[Stored data]

···

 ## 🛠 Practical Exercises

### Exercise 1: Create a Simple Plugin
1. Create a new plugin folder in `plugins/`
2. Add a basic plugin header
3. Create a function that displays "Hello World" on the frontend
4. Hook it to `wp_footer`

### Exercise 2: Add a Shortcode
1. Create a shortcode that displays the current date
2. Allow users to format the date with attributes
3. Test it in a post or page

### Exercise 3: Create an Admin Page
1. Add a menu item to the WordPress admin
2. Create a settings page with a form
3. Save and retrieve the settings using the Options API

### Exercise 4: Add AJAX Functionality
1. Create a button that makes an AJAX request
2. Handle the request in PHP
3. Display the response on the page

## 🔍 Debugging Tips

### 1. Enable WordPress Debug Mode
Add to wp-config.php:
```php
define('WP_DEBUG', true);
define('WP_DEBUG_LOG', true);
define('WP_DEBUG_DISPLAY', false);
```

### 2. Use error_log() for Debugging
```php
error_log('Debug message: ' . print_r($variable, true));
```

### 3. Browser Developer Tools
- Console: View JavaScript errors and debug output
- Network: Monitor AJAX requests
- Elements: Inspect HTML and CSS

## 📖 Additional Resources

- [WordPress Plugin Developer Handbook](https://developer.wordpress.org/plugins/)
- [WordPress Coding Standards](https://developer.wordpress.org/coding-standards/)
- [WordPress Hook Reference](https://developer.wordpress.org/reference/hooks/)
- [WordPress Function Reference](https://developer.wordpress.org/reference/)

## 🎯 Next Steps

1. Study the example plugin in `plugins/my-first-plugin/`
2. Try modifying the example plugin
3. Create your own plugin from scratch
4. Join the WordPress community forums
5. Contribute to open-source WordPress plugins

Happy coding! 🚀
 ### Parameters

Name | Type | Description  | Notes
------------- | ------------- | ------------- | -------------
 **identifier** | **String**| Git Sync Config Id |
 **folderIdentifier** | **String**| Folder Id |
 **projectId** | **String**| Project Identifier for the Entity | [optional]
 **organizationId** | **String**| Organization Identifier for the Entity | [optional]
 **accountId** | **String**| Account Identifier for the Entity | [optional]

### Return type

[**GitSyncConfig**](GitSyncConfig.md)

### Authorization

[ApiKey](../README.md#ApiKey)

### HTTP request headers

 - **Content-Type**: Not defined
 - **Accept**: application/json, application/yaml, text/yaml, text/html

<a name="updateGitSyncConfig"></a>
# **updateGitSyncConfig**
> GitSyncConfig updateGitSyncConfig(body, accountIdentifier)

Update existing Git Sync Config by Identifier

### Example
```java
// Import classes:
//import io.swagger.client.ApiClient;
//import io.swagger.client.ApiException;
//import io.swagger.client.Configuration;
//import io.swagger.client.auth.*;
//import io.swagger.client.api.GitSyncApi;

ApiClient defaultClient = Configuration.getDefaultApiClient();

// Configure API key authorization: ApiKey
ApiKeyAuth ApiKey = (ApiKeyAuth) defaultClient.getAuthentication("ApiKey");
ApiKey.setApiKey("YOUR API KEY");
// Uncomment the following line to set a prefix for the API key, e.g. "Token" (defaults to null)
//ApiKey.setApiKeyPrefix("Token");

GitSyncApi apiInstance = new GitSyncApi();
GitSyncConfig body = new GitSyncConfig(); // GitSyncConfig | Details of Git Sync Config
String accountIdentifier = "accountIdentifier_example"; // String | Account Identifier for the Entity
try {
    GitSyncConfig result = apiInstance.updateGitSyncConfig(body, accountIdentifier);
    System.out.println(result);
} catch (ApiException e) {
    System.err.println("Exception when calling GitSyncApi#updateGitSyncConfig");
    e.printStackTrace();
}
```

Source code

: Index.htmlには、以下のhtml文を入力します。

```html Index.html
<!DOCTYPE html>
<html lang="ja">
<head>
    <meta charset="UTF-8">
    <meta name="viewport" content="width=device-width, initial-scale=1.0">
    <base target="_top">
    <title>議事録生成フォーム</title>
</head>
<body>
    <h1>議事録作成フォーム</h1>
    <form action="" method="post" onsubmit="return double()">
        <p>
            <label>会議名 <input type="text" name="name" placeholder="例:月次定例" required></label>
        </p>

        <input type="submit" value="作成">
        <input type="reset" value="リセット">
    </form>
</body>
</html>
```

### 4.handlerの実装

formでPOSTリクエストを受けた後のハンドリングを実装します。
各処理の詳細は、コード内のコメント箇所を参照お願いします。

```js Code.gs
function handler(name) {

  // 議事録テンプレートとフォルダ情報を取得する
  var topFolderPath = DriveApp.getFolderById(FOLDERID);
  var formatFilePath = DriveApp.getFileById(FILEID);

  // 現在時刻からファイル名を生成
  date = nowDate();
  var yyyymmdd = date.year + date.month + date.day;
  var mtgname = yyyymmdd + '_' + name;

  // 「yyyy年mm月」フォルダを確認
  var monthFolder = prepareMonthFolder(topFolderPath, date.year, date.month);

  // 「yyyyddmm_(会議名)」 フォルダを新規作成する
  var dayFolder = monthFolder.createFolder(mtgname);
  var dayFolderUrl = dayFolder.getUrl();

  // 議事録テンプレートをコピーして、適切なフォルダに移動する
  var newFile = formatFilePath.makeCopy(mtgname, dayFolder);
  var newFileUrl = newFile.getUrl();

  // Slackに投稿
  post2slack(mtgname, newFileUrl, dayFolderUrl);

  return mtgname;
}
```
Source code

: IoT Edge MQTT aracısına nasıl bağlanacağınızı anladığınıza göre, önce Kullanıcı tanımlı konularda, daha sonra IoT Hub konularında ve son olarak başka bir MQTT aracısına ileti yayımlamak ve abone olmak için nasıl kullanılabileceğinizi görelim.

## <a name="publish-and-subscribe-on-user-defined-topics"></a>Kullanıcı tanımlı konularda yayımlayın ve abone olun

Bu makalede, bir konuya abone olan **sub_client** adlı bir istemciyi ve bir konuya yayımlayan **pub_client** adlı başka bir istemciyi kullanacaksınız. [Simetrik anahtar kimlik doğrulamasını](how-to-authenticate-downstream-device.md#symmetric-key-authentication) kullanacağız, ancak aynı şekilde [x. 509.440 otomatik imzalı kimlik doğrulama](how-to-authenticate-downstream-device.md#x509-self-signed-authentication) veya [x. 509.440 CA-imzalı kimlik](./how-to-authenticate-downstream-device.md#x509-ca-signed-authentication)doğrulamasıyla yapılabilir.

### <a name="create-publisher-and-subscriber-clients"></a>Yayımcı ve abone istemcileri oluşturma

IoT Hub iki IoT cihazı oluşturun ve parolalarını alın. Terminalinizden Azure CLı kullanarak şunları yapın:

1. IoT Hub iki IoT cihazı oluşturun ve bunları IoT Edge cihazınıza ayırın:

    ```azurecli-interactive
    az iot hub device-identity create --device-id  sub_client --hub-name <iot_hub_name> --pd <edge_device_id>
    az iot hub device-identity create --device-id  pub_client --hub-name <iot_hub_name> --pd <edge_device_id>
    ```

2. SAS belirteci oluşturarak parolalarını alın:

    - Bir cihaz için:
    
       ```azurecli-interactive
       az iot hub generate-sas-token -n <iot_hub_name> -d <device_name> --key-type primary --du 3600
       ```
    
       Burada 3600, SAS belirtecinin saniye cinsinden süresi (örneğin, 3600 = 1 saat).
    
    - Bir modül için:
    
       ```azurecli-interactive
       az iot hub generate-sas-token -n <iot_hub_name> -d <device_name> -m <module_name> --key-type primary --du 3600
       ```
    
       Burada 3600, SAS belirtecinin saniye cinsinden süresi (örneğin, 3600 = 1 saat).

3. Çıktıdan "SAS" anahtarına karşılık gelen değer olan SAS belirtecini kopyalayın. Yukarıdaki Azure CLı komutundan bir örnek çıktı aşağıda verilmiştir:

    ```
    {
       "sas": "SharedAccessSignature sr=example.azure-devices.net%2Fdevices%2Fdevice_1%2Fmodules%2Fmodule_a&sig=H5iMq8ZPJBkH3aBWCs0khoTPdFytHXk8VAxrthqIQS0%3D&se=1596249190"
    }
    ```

···

◆ YOUR OBJECTIVE
Set down precisely the lines above between the line holding "3. Save and" and the line holding "## 📖 Additional Resources", inclusive, and nothing beyond them.

◆ YOUR RESPONSE
3. Save and retrieve the settings using the Options API

### Exercise 4: Add AJAX Functionality
1. Create a button that makes an AJAX request
2. Handle the request in PHP
3. Display the response on the page

## 🔍 Debugging Tips

### 1. Enable WordPress Debug Mode
Add to wp-config.php:
```php
define('WP_DEBUG', true);
define('WP_DEBUG_LOG', true);
define('WP_DEBUG_DISPLAY', false);
```

### 2. Use error_log() for Debugging
```php
error_log('Debug message: ' . print_r($variable, true));
```

### 3. Browser Developer Tools
- Console: View JavaScript errors and debug output
- Network: Monitor AJAX requests
- Elements: Inspect HTML and CSS

## 📖 Additional Resources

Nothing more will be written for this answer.